_PROVIDED MATERIAL_
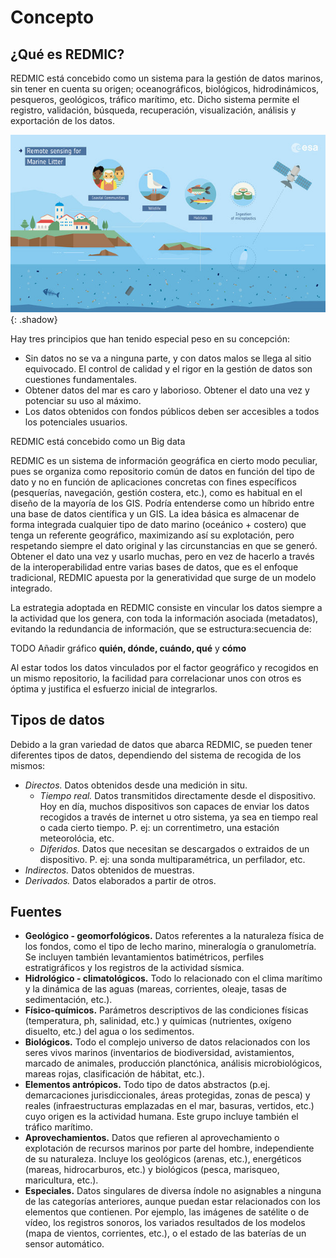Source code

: # Concepto
## ¿Qué es REDMIC?
REDMIC está concebido como un sistema para la gestión de datos marinos, sin tener en cuenta su origen; oceanográficos, biológicos, hidrodinámicos, pesqueros, geológicos, tráfico marítimo, etc. Dicho sistema permite el registro, validación, búsqueda, recuperación, visualización, análisis y exportación de los datos.

![data_sources](images/data_sources.jpg){: .shadow}

Hay tres principios que han tenido especial peso en su concepción:

* Sin datos no se va a ninguna parte, y con datos malos se llega al sitio equivocado. El control de calidad y el rigor en la gestión de datos son cuestiones fundamentales.
* Obtener datos del mar es caro y laborioso. Obtener el dato una vez y potenciar su uso al máximo.
* Los datos obtenidos con fondos públicos deben ser accesibles a todos los potenciales usuarios.

REDMIC está concebido como un Big data

REDMIC es un sistema de información geográfica en cierto modo peculiar, pues se organiza como repositorio común de datos en función del tipo de dato y no en función de aplicaciones concretas con fines específicos (pesquerías, navegación, gestión costera, etc.), como es habitual en el diseño de la mayoría de los GIS. Podría entenderse como un híbrido entre una base de datos científica y un GIS. La idea básica es almacenar de forma integrada cualquier tipo de dato marino (oceánico + costero) que tenga un referente geográfico, maximizando así su explotación, pero respetando siempre el dato original y las circunstancias en que se generó. Obtener el dato una vez y usarlo muchas, pero en vez de hacerlo a través de la interoperabilidad entre varias bases de datos, que es el enfoque tradicional, REDMIC apuesta por la generatividad que surge de un modelo integrado.

La estrategia adoptada en REDMIC consiste en vincular los datos siempre a la actividad que los genera, con toda la información asociada (metadatos), evitando la redundancia de información, que se estructura:secuencia de:


TODO Añadir gráfico **quién, dónde, cuándo, qué** y **cómo**

Al estar todos los datos vinculados por el factor geográfico y recogidos en un mismo repositorio, la facilidad para correlacionar unos con otros es óptima y justifica el esfuerzo inicial de integrarlos.

## Tipos de datos
Debido a la gran variedad de datos que abarca REDMIC, se pueden tener diferentes tipos de datos, dependiendo del sistema de recogida de los mismos:

* *Directos.* Datos obtenidos desde una medición in situ.
    * *Tiempo real.* Datos transmitidos directamente desde el dispositivo. Hoy en día, muchos dispositivos son capaces de enviar los datos recogidos a través de internet u otro sistema, ya sea en tiempo real o cada cierto tiempo. P. ej: un correntimetro, una estación meteorolócia, etc.
    * *Diferidos.* Datos que necesitan se descargados o extraidos de un dispositivo. P. ej: una sonda multiparamétrica, un perfilador, etc.
* *Indirectos.* Datos obtenidos de muestras.
* *Derivados.* Datos elaborados a partir de otros.


## Fuentes
* **Geológico - geomorfológicos.** Datos referentes a la naturaleza física de los fondos, como el tipo de lecho marino, mineralogía o granulometría. Se incluyen también levantamientos batimétricos, perfiles estratigráficos y los registros de la actividad sísmica.
* **Hidrológico - climatológicos.** Todo lo relacionado con el clima marítimo y la dinámica de las aguas (mareas, corrientes, oleaje, tasas de sedimentación, etc.).
* **Físico-químicos.** Parámetros descriptivos de las condiciones físicas (temperatura, ph, salinidad, etc.) y químicas (nutrientes, oxígeno disuelto, etc.) del agua o los sedimentos.
* **Biológicos.** Todo el complejo universo de datos relacionados con los seres vivos marinos (inventarios de biodiversidad, avistamientos, marcado de animales, producción planctónica, análisis microbiológicos, mareas rojas, clasificación de hábitat, etc.).
* **Elementos antrópicos.** Todo tipo de datos abstractos (p.ej. demarcaciones jurisdiccionales, áreas protegidas, zonas de pesca) y reales (infraestructuras emplazadas en el mar, basuras, vertidos, etc.) cuyo origen es la actividad humana. Este grupo incluye también el tráfico marítimo.
* **Aprovechamientos.** Datos que refieren al aprovechamiento o explotación de recursos marinos por parte del hombre, independiente de su naturaleza. Incluye los geológicos (arenas, etc.), energéticos (mareas, hidrocarburos, etc.) y biológicos (pesca, marisqueo, maricultura, etc.).
* **Especiales.** Datos singulares de diversa índole no asignables a ninguna de las categorías anteriores, aunque puedan estar relacionados con los elementos que contienen. Por ejemplo, las imágenes de satélite o de vídeo, los registros sonoros, los variados resultados de los modelos (mapa de vientos, corrientes, etc.), o el estado de las baterías de un sensor automático.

_WHAT IS NEEDED_
When copying the data above, repeat every word exactly and drop the pictures.

_ANSWER TO THE PROBLEM_
Source code

: # Concepto
## ¿Qué es REDMIC?
REDMIC está concebido como un sistema para la gestión de datos marinos, sin tener en cuenta su origen; oceanográficos, biológicos, hidrodinámicos, pesqueros, geológicos, tráfico marítimo, etc. Dicho sistema permite el registro, validación, búsqueda, recuperación, visualización, análisis y exportación de los datos.

![data_sources](images/data_sources.jpg){: .shadow}

Hay tres principios que han tenido especial peso en su concepción:

* Sin datos no se va a ninguna parte, y con datos malos se llega al sitio equivocado. El control de calidad y el rigor en la gestión de datos son cuestiones fundamentales.
* Obtener datos del mar es caro y laborioso. Obtener el dato una vez y potenciar su uso al máximo.
* Los datos obtenidos con fondos públicos deben ser accesibles a todos los potenciales usuarios.

REDMIC está concebido como un Big data

REDMIC es un sistema de información geográfica en cierto modo peculiar, pues se organiza como repositorio común de datos en función del tipo de dato y no en función de aplicaciones concretas con fines específicos (pesquerías, navegación, gestión costera, etc.), como es habitual en el diseño de la mayoría de los GIS. Podría entenderse como un híbrido entre una base de datos científica y un GIS. La idea básica es almacenar de forma integrada cualquier tipo de dato marino (oceánico + costero) que tenga un referente geográfico, maximizando así su explotación, pero respetando siempre el dato original y las circunstancias en que se generó. Obtener el dato una vez y usarlo muchas, pero en vez de hacerlo a través de la interoperabilidad entre varias bases de datos, que es el enfoque tradicional, REDMIC apuesta por la generatividad que surge de un modelo integrado.

La estrategia adoptada en REDMIC consiste en vincular los datos siempre a la actividad que los genera, con toda la información asociada (metadatos), evitando la redundancia de información, que se estructura:secuencia de:


TODO Añadir gráfico **quién, dónde, cuándo, qué** y **cómo**

Al estar todos los datos vinculados por el factor geográfico y recogidos en un mismo repositorio, la facilidad para correlacionar unos con otros es óptima y justifica el esfuerzo inicial de integrarlos.

## Tipos de datos
Debido a la gran variedad de datos que abarca REDMIC, se pueden tener diferentes tipos de datos, dependiendo del sistema de recogida de los mismos:

* *Directos.* Datos obtenidos desde una medición in situ.
    * *Tiempo real.* Datos transmitidos directamente desde el dispositivo. Hoy en día, muchos dispositivos son capaces de enviar los datos recogidos a través de internet u otro sistema, ya sea en tiempo real o cada cierto tiempo. P. ej: un correntimetro, una estación meteorolócia, etc.
    * *Diferidos.* Datos que necesitan se descargados o extraidos de un dispositivo. P. ej: una sonda multiparamétrica, un perfilador, etc.
* *Indirectos.* Datos obtenidos de muestras.
* *Derivados.* Datos elaborados a partir de otros.


## Fuentes
* **Geológico - geomorfológicos.** Datos referentes a la naturaleza física de los fondos, como el tipo de lecho marino, mineralogía o granulometría. Se incluyen también levantamientos batimétricos, perfiles estratigráficos y los registros de la actividad sísmica.
* **Hidrológico - climatológicos.** Todo lo relacionado con el clima marítimo y la dinámica de las aguas (mareas, corrientes, oleaje, tasas de sedimentación, etc.).
* **Físico-químicos.** Parámetros descriptivos de las condiciones físicas (temperatura, ph, salinidad, etc.) y químicas (nutrientes, oxígeno disuelto, etc.) del agua o los sedimentos.
* **Biológicos.** Todo el complejo universo de datos relacionados con los seres vivos marinos (inventarios de biodiversidad, avistamientos, marcado de animales, producción planctónica, análisis microbiológicos, mareas rojas, clasificación de hábitat, etc.).
* **Elementos antrópicos.** Todo tipo de datos abstractos (p.ej. demarcaciones jurisdiccionales, áreas protegidas, zonas de pesca) y reales (infraestructuras emplazadas en el mar, basuras, vertidos, etc.) cuyo origen es la actividad humana. Este grupo incluye también el tráfico marítimo.
* **Aprovechamientos.** Datos que refieren al aprovechamiento o explotación de recursos marinos por parte del hombre, independiente de su naturaleza. Incluye los geológicos (arenas, etc.), energéticos (mareas, hidrocarburos, etc.) y biológicos (pesca, marisqueo, maricultura, etc.).
* **Especiales.** Datos singulares de diversa índole no asignables a ninguna de las categorías anteriores, aunque puedan estar relacionados con los elementos que contienen. Por ejemplo, las imágenes de satélite o de vídeo, los registros sonoros, los variados resultados de los modelos (mapa de vientos, corrientes, etc.), o el estado de las baterías de un sensor automático.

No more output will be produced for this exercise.